STRAIN LOCALIZATION AND EXHUMATION OF THE LOWER CRUST DURING CRETACEOUS TO TERTIARY EXTENSION AND TRANSTENSION IN FIORDLAND, NEW ZEALAND

The lower crustal root of a Mesozoic magmatic arc exposed in Fiordland records a transition from subduction and contraction along the Gondwana margin to extension that led to opening of the Tasman Sea at ~83 Ma. A second transition occurred in the Eocene as a new spreading center formed south of New Zealand. Structural data, zircon ²⁰⁶Pb/²³⁸U ion probe (Stanford-USGS SHRIMP-RG) ages, and ²⁰⁶Pb/²³⁸U titanite LASS-ICP-MS dates allowed us to investigate strain localization and exhumation processes in the arc during these transitions.

The first transition followed a magma flare-up from 118-115 Ma that was accompanied by granulite facies metamorphism and lower crustal melting. During this period, until ~111 Ma, melt-present lower crustal deformation was highly disorganized, distributed over at least 1200 km², and decoupled from the upper and middle crust. By ~111 Ma, titanite ages show cooling from >850°C to <650ºC as deformation began to focus into three ≤0.5 km-thick extensional shear zones that record hydration, horizontal flow, and crystal-plastic deformation. Zircon ages on syn- and post-tectonic dikes in these shear zones show a migration of deformation toward the hot back arc region over ~20 Ma. From NE to SW the shear zones were abandoned at 105.8 ± 0.7 Ma, 97.8 ± 1.3 Ma, and 89.3 ± 1.2 Ma, and were followed by extension outside Fiordland. Despite evidence that extension in the upper and lower crust was coupled during this period, the migration prevented the formation of crustal-scale detachments that deeply exhumed the lower crust.

The second transition occurred in the Late Eocene with the development of strike-slip and normal faults that formed a sinistral transtensional system along with spreading centers south of Fiordland. These faults reactivated older structures and provide another mechanism for partially exhuming the lower crust. Final exhumation occurred during late Cenozoic transpression and erosion.

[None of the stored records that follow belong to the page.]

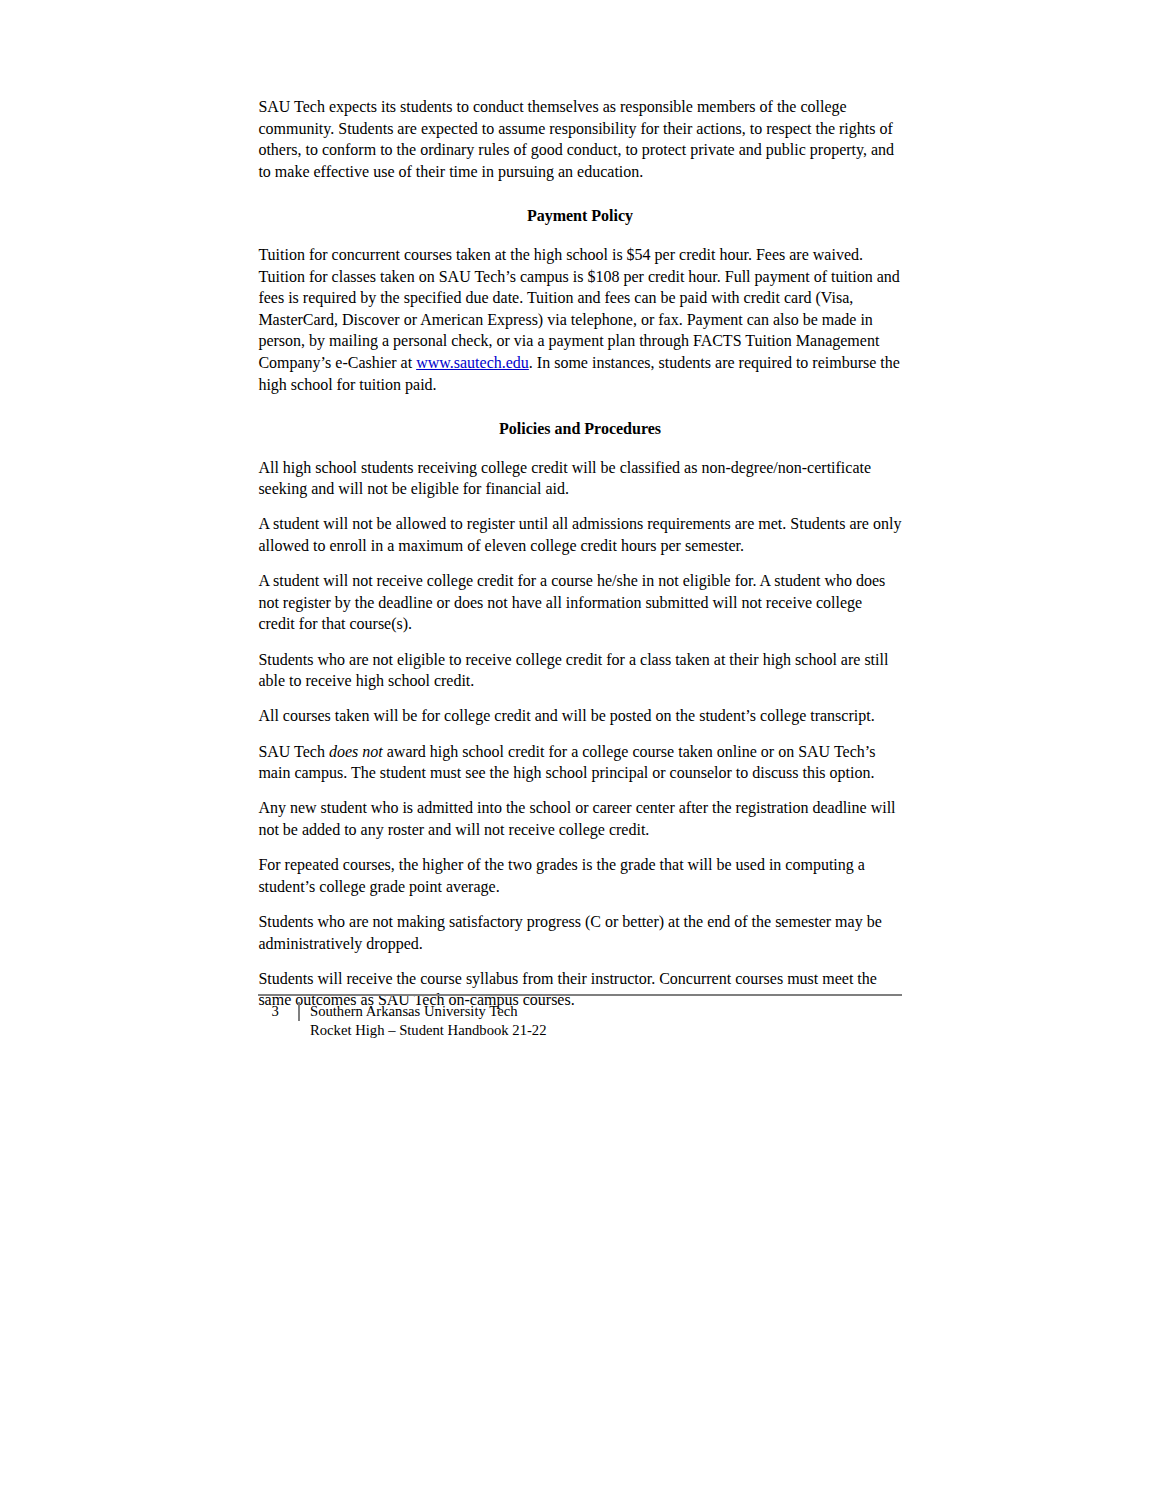SAU Tech expects its students to conduct themselves as responsible members of the college community. Students are expected to assume responsibility for their actions, to respect the rights of others, to conform to the ordinary rules of good conduct, to protect private and public property, and to make effective use of their time in pursuing an education.
Payment Policy
Tuition for concurrent courses taken at the high school is $54 per credit hour. Fees are waived. Tuition for classes taken on SAU Tech’s campus is $108 per credit hour. Full payment of tuition and fees is required by the specified due date. Tuition and fees can be paid with credit card (Visa, MasterCard, Discover or American Express) via telephone, or fax. Payment can also be made in person, by mailing a personal check, or via a payment plan through FACTS Tuition Management Company’s e-Cashier at www.sautech.edu. In some instances, students are required to reimburse the high school for tuition paid.
Policies and Procedures
All high school students receiving college credit will be classified as non-degree/non-certificate seeking and will not be eligible for financial aid.
A student will not be allowed to register until all admissions requirements are met. Students are only allowed to enroll in a maximum of eleven college credit hours per semester.
A student will not receive college credit for a course he/she in not eligible for. A student who does not register by the deadline or does not have all information submitted will not receive college credit for that course(s).
Students who are not eligible to receive college credit for a class taken at their high school are still able to receive high school credit.
All courses taken will be for college credit and will be posted on the student’s college transcript.
SAU Tech does not award high school credit for a college course taken online or on SAU Tech’s main campus. The student must see the high school principal or counselor to discuss this option.
Any new student who is admitted into the school or career center after the registration deadline will not be added to any roster and will not receive college credit.
For repeated courses, the higher of the two grades is the grade that will be used in computing a student’s college grade point average.
Students who are not making satisfactory progress (C or better) at the end of the semester may be administratively dropped.
Students will receive the course syllabus from their instructor. Concurrent courses must meet the same outcomes as SAU Tech on-campus courses.
3
Southern Arkansas University Tech
Rocket High – Student Handbook 21-22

These results show a lower crust initially weakened by magma, heat, and melting. Later, fluid activity, reaction softening, and a reactivation of inherited structures controlled deformation. Although the magnitudes of extension and exhumation still must be determined, the data show how changing styles of deformation resulted in a piecemeal exhumation of the lower crust over tens of millions of years.